June 20, 2016 - Jen Zbozny
Last year on Father's Day I was in Paris for the very first time in my life, due to an unexpected and extraordinary opportunity. I saved this piece for today, a day after Father's Day, so I could celebrate my Dad and good dads everywhere without doing any homework. Today however, I'll share this.

I wrote it to my Dad from Paris. It says a great deal about what I know of relationships between fathers and daughters. And if it isn't clear already, I adore my Dad and I'm lucky to have been the recipient of his patience, wisdom, love and laughter for the eons he's been gracious enough to bless me with them.

I hope you take the time to write your Dad a good letter every once in a while too. Enjoy

Dear Dad,

It's 2:37 in the morning for you but for me it is 6 hours later and I've woken to a beautiful morning in Paris. Paris is unexplainable, unexpected, charming, and far, far way from you. Yet, every time I turn a corner and spy a sundial, a street named after a mathematician (Bon Jour Descartes! ), or drag my companion to see Lavoisier's chemistry laboratory, or Pascal's adding machine, I find you.

How could I possibly have enjoyed Paris to such a rich degree without the extraordinary tools of wonder, knowledge, and curiosity you've given me? How indeed?.

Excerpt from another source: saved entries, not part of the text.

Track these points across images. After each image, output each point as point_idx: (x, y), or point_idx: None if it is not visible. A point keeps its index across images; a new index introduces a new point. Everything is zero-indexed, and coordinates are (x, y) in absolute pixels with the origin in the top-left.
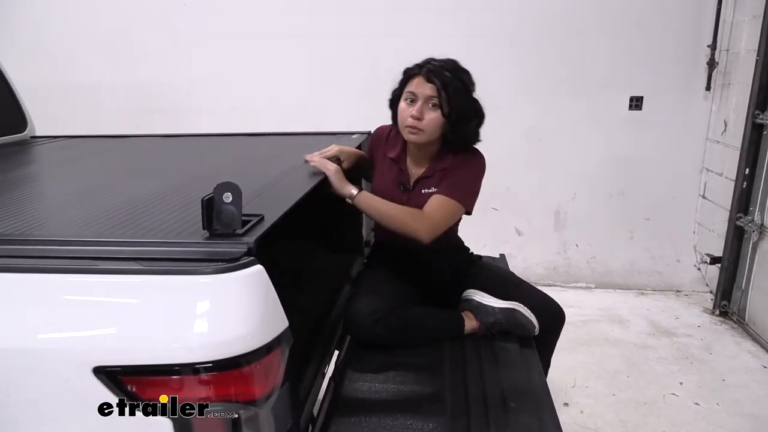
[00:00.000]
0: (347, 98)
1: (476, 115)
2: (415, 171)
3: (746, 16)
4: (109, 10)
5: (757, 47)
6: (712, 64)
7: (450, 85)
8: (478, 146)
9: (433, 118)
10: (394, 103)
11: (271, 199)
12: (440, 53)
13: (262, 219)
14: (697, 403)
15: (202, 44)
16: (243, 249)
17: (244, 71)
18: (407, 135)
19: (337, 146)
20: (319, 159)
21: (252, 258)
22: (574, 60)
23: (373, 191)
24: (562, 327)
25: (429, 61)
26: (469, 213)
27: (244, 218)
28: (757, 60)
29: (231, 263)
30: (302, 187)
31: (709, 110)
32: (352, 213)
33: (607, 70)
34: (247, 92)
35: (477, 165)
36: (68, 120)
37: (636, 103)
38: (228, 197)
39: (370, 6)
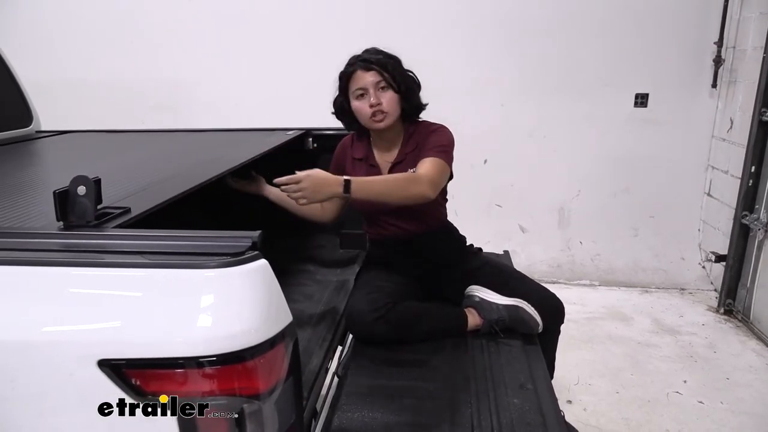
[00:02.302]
0: None
1: (416, 82)
2: (387, 161)
3: (753, 13)
4: (114, 5)
5: (764, 44)
6: (718, 61)
7: (387, 63)
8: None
9: (389, 97)
10: (342, 111)
11: (156, 193)
12: (443, 52)
13: (127, 211)
14: (701, 402)
15: (206, 40)
16: (247, 243)
17: (248, 67)
18: (375, 125)
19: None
20: (285, 179)
21: (256, 252)
22: (580, 56)
23: None
24: (562, 322)
25: (357, 57)
26: (451, 177)
27: (106, 210)
28: (764, 57)
29: (235, 257)
30: (192, 183)
31: (715, 107)
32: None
33: (613, 66)
34: (251, 88)
35: (445, 131)
36: (73, 115)
37: (641, 100)
38: (82, 190)
39: (373, 5)
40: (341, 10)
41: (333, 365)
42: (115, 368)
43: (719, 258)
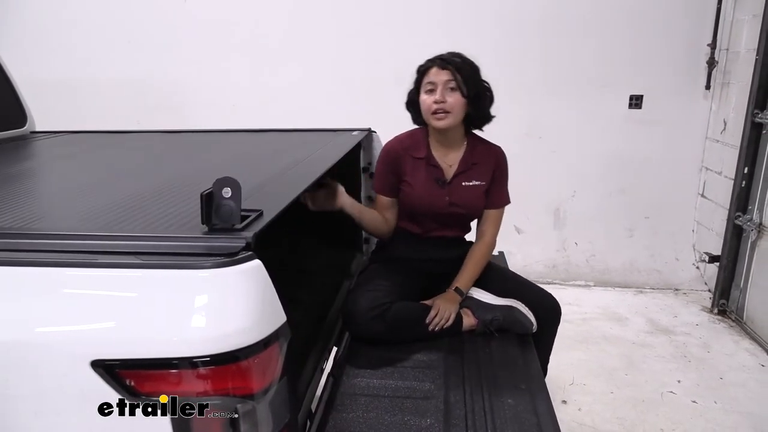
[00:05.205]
0: (349, 96)
1: (489, 93)
2: (447, 163)
3: (746, 15)
4: (111, 5)
5: (756, 46)
6: (711, 63)
7: (462, 68)
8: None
9: (455, 99)
10: (412, 103)
11: (271, 195)
12: (439, 53)
13: (261, 214)
14: (694, 401)
15: (203, 40)
16: (242, 243)
17: (246, 67)
18: (435, 122)
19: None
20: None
21: (250, 253)
22: (575, 58)
23: (411, 194)
24: (559, 322)
25: (438, 56)
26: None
27: (243, 213)
28: (756, 59)
29: (229, 258)
30: (302, 183)
31: (708, 109)
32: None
33: (607, 68)
34: (248, 89)
35: (507, 163)
36: (68, 116)
37: (636, 101)
38: (227, 192)
39: (372, 6)
40: (340, 10)
41: (328, 365)
42: (108, 369)
43: (713, 258)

I've walked, at a very brisk pace, for six to eight hours each day without flagging, including a day that began with walking to and climbing the steps of the Eiffel Tower. Seven hours later I was still on my feet happily walking and feeding my insatiable curiosity. It caused my friend to announce, "you are indefatigable, I think you would happily walk another 4 hours at least." I responded that my Dad showed me (at times under duress) that there are places in the world that you can only reach by walking on your own two feet and that their payoffs (lakes in glacier, mountain tops, and so many more) reward like none other. And all I had to do was walk.

I imagine walking is yet another thing you taught me as a baby - because you were there, close by, holding my hand, encouraging, teaching, having fun. Loving me in a way that still nourishes and protects me to this day. And all I had to do was walk, and be your daughter.

I thought of those things while in awe in the medieval Cluny museum. Its a gem of a museum. It has the lady with the unicorn tapestries. It's built on what was once Roman baths. It stopped my breath with awe and wonder. It made me shed a tiny tear to have been given the gift to understand your medievals, (Dad, dear readers, is a Middle-English scholar from way back) my Romans (I, dear readers, studied the Romans and Greeks in college), and so much more. It made me, though very far way, feel very close to you.

How could I have enjoyed Paris without the love you surrounded me with my whole life? How could I have learned anything? How indeed?

Somewhere today I raise a glass to you.